Zu untersuchender Text:

※

Wenn du dann mit SQL gut umgehen kannst macht es Sinn, einen O/RM zu verwenden. Das ist aber Zukunftsmusik und macht nur Sinn, wenn man SQL beherrscht.[/CODE]


P.S.:
Was ist denn, wenn ein Filmtitel ein " hat?


----------



## andy82 (29. Mai 2017)

Tobse hat gesagt.:


> ...
> 
> P.S.:
> Was ist denn, wenn ein Filmtitel ein " hat?


'"' = '\"'


----------



## mrBrown (29. Mai 2017)

andy82 hat gesagt.:


> '"' = '\"'


Ich glaube das ist @Tobse bewusst 
Ihm ging es um "normale" gegen Prepared Statements, bei ersteren müsste man (automatisiert) escapen, bei letzteren nicht


----------



## Tobse (29. Mai 2017)

※

Koordinatendaten der Begrenzungsrahmen
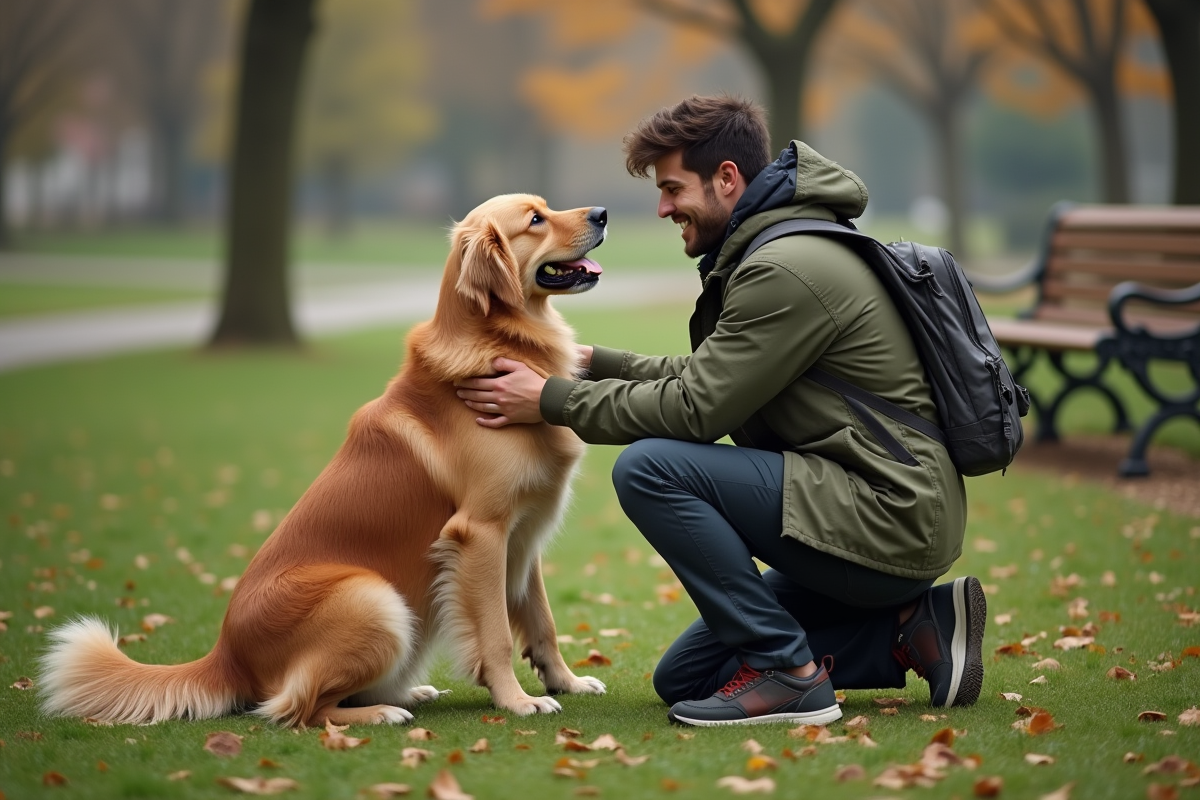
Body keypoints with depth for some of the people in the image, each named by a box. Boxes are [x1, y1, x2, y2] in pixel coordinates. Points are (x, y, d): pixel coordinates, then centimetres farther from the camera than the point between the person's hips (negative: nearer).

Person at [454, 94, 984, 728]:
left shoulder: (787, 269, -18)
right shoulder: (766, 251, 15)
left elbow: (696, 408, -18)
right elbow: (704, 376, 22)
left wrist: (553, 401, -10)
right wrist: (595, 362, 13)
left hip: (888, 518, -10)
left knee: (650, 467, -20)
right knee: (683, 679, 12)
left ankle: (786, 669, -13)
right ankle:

※

Aufgabenstellung:
Beantworte zum Forenthread über SQL im Text oben diese Fragen:
(a) Unter welcher Voraussetzung ist laut dem ersten Beitrag der Einsatz eines O/RM sinnvoll?
(b) Was antwortet andy82 auf die Frage „Was ist denn, wenn ein Filmtitel ein " hat?“?
(c) Worum ging es Tobse laut mrBrown, und wo müsste man demnach escapen?

Lösung:
(a) Wenn man mit SQL gut umgehen kann, also SQL beherrscht.
(b) '"' = '\"'
(c) Um „normale“ gegenüber Prepared Statements. Bei „normalen“ Statements müsste man (automatisiert) escapen, bei Prepared Statements nicht.